Task goal:
Can you retype the workshop announcement on FAIR data in heritage research word for word, from its title through its final sentence?

Study text:
Heritage data-centric research: are FAIR data fair enough?
In order to participate in this workshop please fill in the Registration Form.

Date of workshop: will be announced soon..
Time of workshop: will be announced soon..
Duration of workshop: one session
Place: Cultural Conference Centre of Heraklion (CCCH)

In the current trend for e-Science, i.e. collaborative, computationally- or data-intensive research, archaeology is not a laggard. A number of initiatives are addressing how to manage and use data produced by heritage research, most notably the ARIADNE one in the archaeological domain (https://www.ariadne-infrastructure.eu), presently involving the most important research centres from all European countries in creating a comprehensive and integrated archaeological data infrastructure that so far has already registered little less than 2.000.000 archaeological datasets. Such infrastructure, implemented by ARIADNE, is bringing archaeology out of the “long tail of science”, i.e. those disciplines that make little use of data-centric research. It is revolutionising the concept of Big Data: not relatively few datasets, each with terabytes of numbers, as in nuclear physics; but millions of small datasets, all potentially relevant to a specific research question but including a large (and unknown) majority probably irrelevant at all.

Data shown:
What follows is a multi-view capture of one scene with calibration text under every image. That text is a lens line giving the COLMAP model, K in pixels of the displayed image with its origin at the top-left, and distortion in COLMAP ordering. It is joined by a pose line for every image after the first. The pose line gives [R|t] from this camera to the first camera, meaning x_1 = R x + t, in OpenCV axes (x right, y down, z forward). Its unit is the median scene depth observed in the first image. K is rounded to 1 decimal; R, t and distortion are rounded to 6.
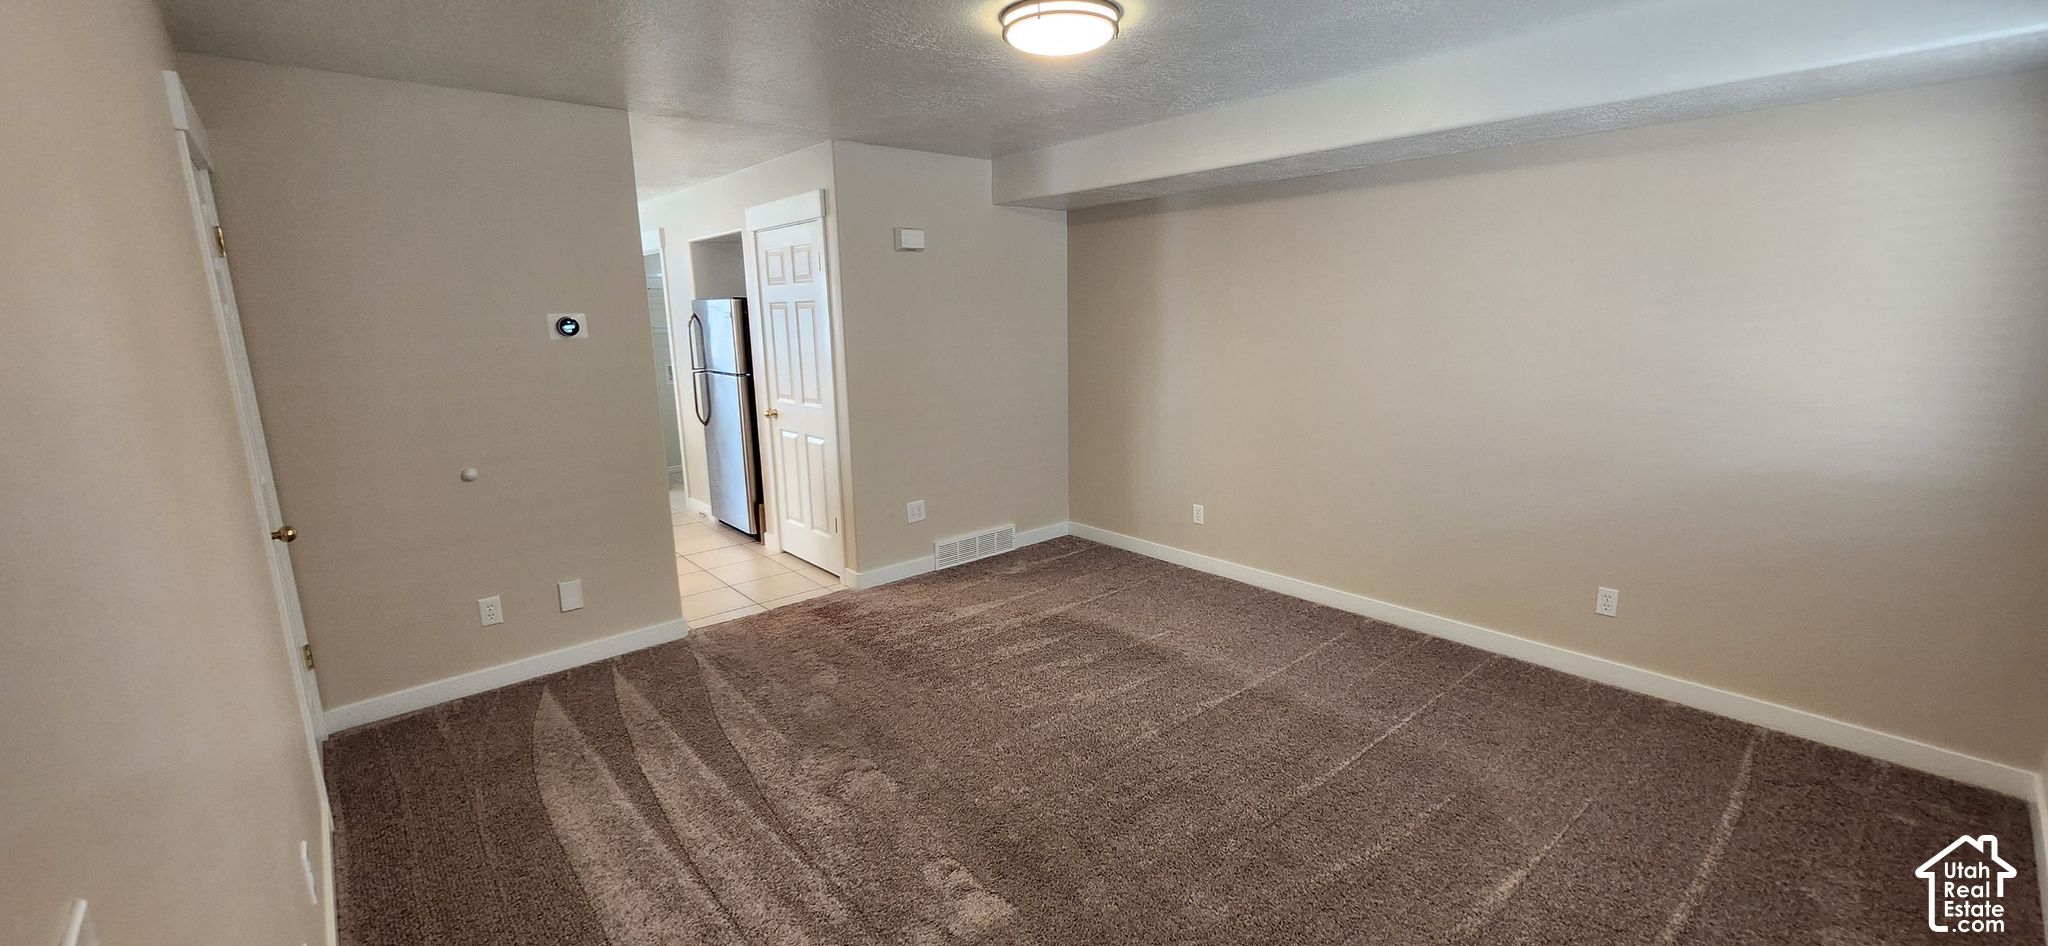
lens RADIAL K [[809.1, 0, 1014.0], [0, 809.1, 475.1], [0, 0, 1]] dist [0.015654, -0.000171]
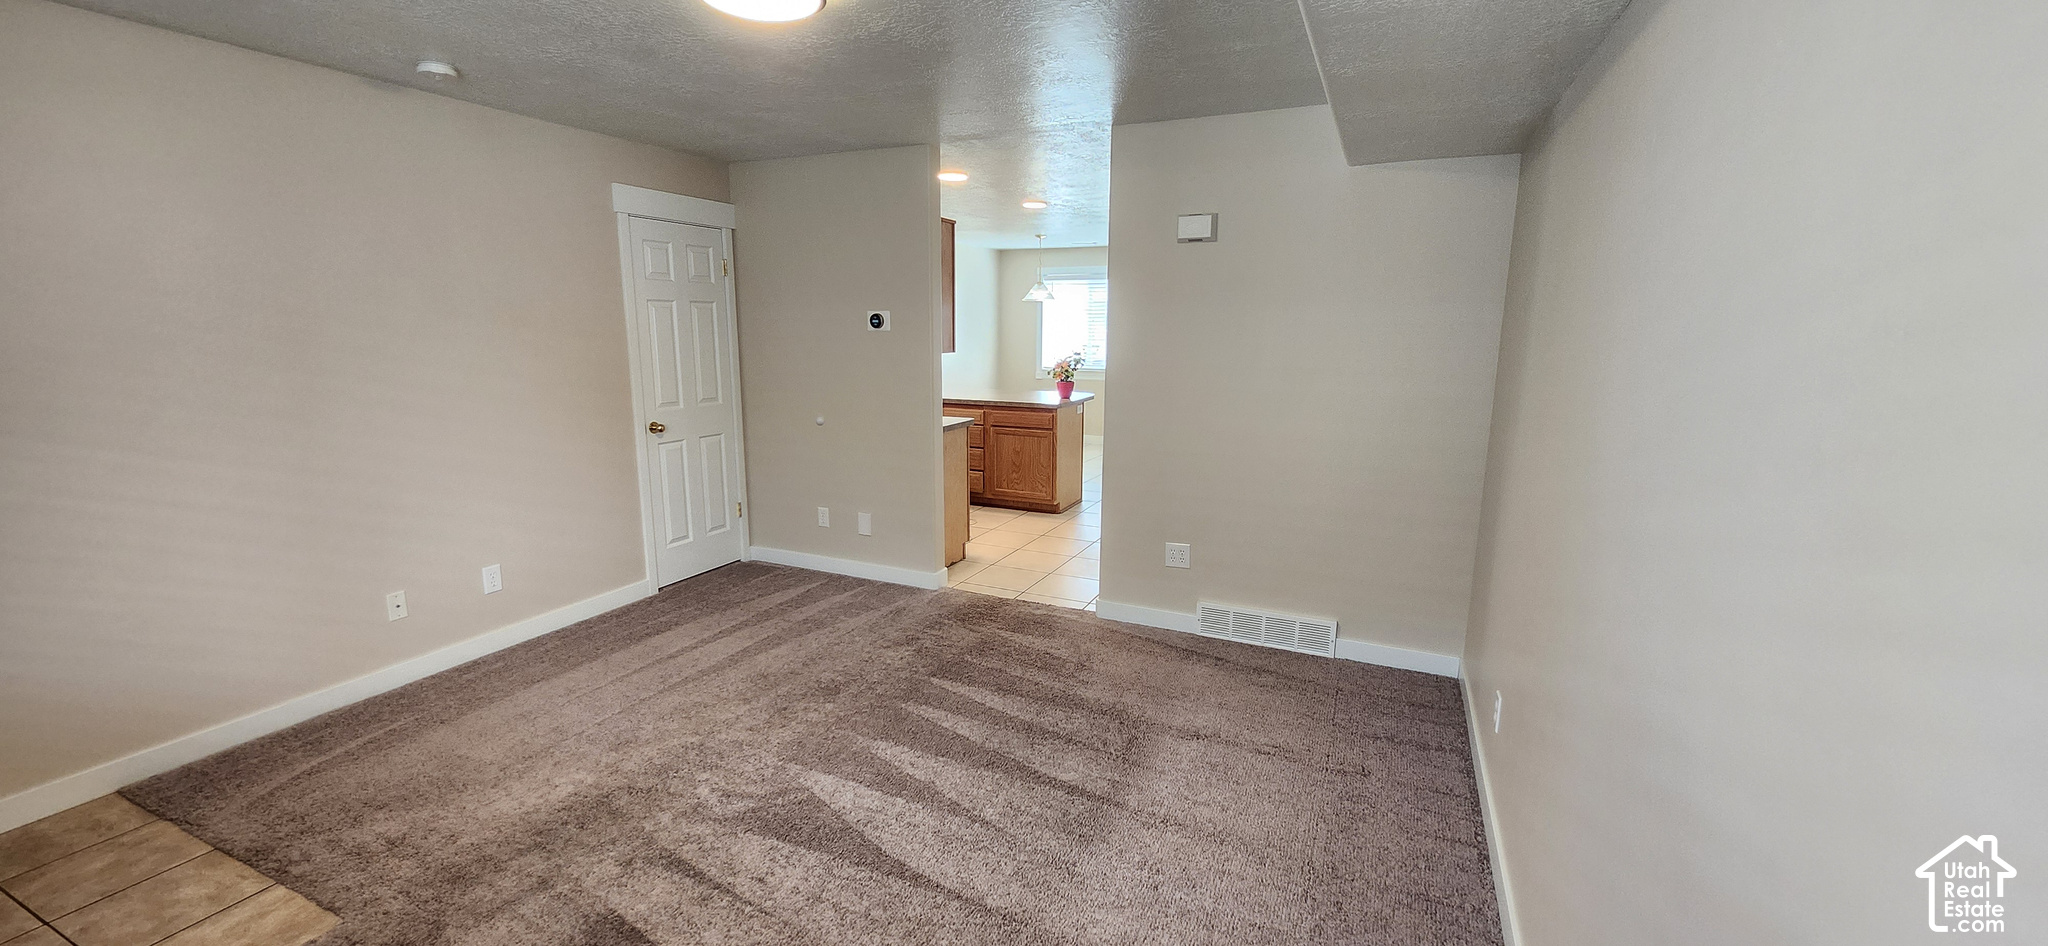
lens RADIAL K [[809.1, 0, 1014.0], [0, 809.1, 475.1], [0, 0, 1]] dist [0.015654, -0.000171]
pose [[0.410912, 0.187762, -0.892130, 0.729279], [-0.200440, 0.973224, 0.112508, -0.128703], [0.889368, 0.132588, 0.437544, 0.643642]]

Response:
Heritage data-centric research: are FAIR data fair enough?
In order to participate in this workshop please fill in the Registration Form.

Date of workshop: will be announced soon..
Time of workshop: will be announced soon..
Duration of workshop: one session
Place: Cultural Conference Centre of Heraklion (CCCH)

In the current trend for e-Science, i.e. collaborative, computationally- or data-intensive research, archaeology is not a laggard. A number of initiatives are addressing how to manage and use data produced by heritage research, most notably the ARIADNE one in the archaeological domain (https://www.ariadne-infrastructure.eu), presently involving the most important research centres from all European countries in creating a comprehensive and integrated archaeological data infrastructure that so far has already registered little less than 2.000.000 archaeological datasets. Such infrastructure, implemented by ARIADNE, is bringing archaeology out of the “long tail of science”, i.e. those disciplines that make little use of data-centric research. It is revolutionising the concept of Big Data: not relatively few datasets, each with terabytes of numbers, as in nuclear physics; but millions of small datasets, all potentially relevant to a specific research question but including a large (and unknown) majority probably irrelevant at all.